### Written exercise
Copy out the stretch of the passage on simulating training load that begins with "In this example, we" and ends with "create 1000 simulations.", swapping "players" for "athletes".

### Passage to read
In this example, we will set up a team of 12 players with three positions (4 players per position): Forward, Mid, Defender. The aim is to explore the training load differences between position groups while accounting for repeated observations of individuals (in this case, each player will have 20 training sessions). Similar to our first regression model, we will build a data frame of everything we need and then calculate the outcome variable (training load) with a regression model using parameters that we specify. To make this work, we will need to specific an intercept and slope for the position group and an intercept and slope for the individual players as well as a model sigma value. Once we’ve done that, we will fit a mixed model, write a function, and then create 1000 simulations.

### Rows

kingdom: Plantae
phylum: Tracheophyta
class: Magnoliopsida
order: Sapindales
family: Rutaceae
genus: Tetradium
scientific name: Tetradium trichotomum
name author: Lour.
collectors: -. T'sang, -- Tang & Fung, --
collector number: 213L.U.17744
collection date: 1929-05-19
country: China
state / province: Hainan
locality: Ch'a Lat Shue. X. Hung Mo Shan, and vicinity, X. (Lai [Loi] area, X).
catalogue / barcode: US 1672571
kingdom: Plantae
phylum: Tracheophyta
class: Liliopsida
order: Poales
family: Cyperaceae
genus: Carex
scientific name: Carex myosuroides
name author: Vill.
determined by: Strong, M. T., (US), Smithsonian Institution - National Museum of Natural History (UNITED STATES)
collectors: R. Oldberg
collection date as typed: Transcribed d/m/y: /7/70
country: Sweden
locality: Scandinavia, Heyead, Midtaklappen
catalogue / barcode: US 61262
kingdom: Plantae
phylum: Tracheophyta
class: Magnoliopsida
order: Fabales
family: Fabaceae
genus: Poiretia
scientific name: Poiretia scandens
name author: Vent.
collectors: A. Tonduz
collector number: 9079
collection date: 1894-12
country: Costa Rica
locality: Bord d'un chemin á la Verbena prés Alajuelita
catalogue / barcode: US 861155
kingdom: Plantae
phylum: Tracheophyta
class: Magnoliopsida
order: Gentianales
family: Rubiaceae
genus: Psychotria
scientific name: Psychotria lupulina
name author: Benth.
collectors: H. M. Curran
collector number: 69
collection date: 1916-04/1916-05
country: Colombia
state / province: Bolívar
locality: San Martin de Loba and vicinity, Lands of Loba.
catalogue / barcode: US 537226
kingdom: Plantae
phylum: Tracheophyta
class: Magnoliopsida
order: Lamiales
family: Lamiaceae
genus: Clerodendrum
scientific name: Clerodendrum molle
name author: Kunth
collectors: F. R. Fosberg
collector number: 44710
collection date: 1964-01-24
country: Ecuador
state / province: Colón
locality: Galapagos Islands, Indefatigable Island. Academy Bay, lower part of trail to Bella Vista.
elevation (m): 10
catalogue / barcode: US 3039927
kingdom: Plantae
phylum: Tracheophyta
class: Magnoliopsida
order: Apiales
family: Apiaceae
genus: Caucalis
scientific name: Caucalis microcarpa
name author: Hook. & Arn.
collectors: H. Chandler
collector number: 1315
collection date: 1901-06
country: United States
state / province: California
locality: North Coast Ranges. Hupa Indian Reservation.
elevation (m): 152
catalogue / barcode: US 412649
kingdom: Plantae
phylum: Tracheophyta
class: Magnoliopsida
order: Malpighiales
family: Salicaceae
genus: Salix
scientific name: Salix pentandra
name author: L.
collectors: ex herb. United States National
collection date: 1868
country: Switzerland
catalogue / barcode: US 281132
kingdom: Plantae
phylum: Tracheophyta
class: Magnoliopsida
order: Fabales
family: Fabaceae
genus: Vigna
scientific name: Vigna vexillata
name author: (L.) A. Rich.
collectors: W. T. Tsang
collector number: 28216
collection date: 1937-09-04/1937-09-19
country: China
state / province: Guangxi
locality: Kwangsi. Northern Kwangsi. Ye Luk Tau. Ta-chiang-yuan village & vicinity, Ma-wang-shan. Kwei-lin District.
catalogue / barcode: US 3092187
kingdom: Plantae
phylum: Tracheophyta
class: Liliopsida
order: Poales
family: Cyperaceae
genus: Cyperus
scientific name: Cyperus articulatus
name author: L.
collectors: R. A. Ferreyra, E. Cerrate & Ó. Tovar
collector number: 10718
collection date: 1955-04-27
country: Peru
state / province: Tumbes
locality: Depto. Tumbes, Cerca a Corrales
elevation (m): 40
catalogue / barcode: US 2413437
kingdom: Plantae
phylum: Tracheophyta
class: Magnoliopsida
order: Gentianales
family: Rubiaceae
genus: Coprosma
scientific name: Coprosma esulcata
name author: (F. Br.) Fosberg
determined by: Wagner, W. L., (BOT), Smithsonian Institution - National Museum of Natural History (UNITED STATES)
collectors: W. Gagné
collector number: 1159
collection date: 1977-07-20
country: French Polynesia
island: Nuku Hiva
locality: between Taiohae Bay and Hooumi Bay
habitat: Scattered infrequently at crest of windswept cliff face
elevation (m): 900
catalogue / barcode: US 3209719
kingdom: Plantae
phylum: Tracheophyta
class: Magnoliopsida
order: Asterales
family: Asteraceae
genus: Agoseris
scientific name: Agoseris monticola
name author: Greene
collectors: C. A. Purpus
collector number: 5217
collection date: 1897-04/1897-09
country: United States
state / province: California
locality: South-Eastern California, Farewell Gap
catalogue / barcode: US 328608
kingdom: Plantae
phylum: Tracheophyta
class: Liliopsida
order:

### Final result
In this example, we will set up a team of 12 athletes with three positions (4 athletes per position): Forward, Mid, Defender. The aim is to explore the training load differences between position groups while accounting for repeated observations of individuals (in this case, each player will have 20 training sessions). Similar to our first regression model, we will build a data frame of everything we need and then calculate the outcome variable (training load) with a regression model using parameters that we specify. To make this work, we will need to specific an intercept and slope for the position group and an intercept and slope for the individual athletes as well as a model sigma value. Once we’ve done that, we will fit a mixed model, write a function, and then create 1000 simulations.